Exercise
Reproduce the lines below character for character, leaving out the pictures.

[Page-level text extractions]
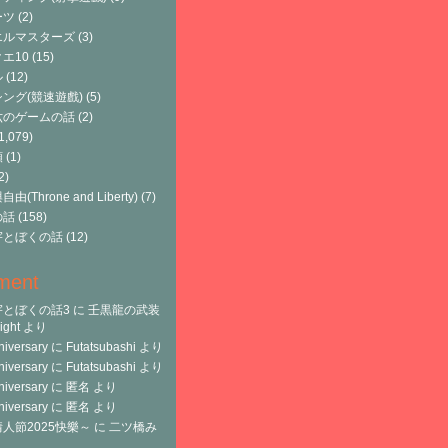
ーツ
(2)
エルマスターズ
(3)
エ10
(15)
ル
(12)
ング(競速遊戲)
(5)
六のゲームの話
(2)
1,079)
類
(1)
2)
由(Throne and Liberty)
(7)
の話
(158)
宇とぼくの話
(12)
ment
宇とぼくの話3
に
壬黒龍の武装
ght
より
niversary
に
Futatsubashi
より
niversary
に
Futatsubashi
より
niversary
に
匿名
より
niversary
に
匿名
より
人節2025快樂～
に
二ツ橋み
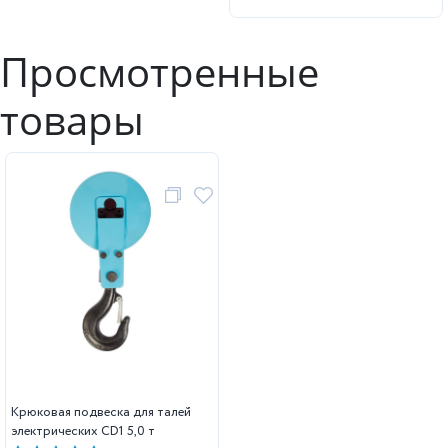
Просмотренные
товары
Крюковая подвеска для талей
электрических CD1 5,0 т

Solution
ーツ
(2)
エルマスターズ
(3)
エ10
(15)
ル
(12)
ング(競速遊戲)
(5)
六のゲームの話
(2)
1,079)
類
(1)
2)
由(Throne and Liberty)
(7)
の話
(158)
宇とぼくの話
(12)
ment
宇とぼくの話3
に
壬黒龍の武装
ght
より
niversary
に
Futatsubashi
より
niversary
に
Futatsubashi
より
niversary
に
匿名
より
niversary
に
匿名
より
人節2025快樂～
に
二ツ橋み
Просмотренные
товары
Крюковая подвеска для талей
электрических CD1 5,0 т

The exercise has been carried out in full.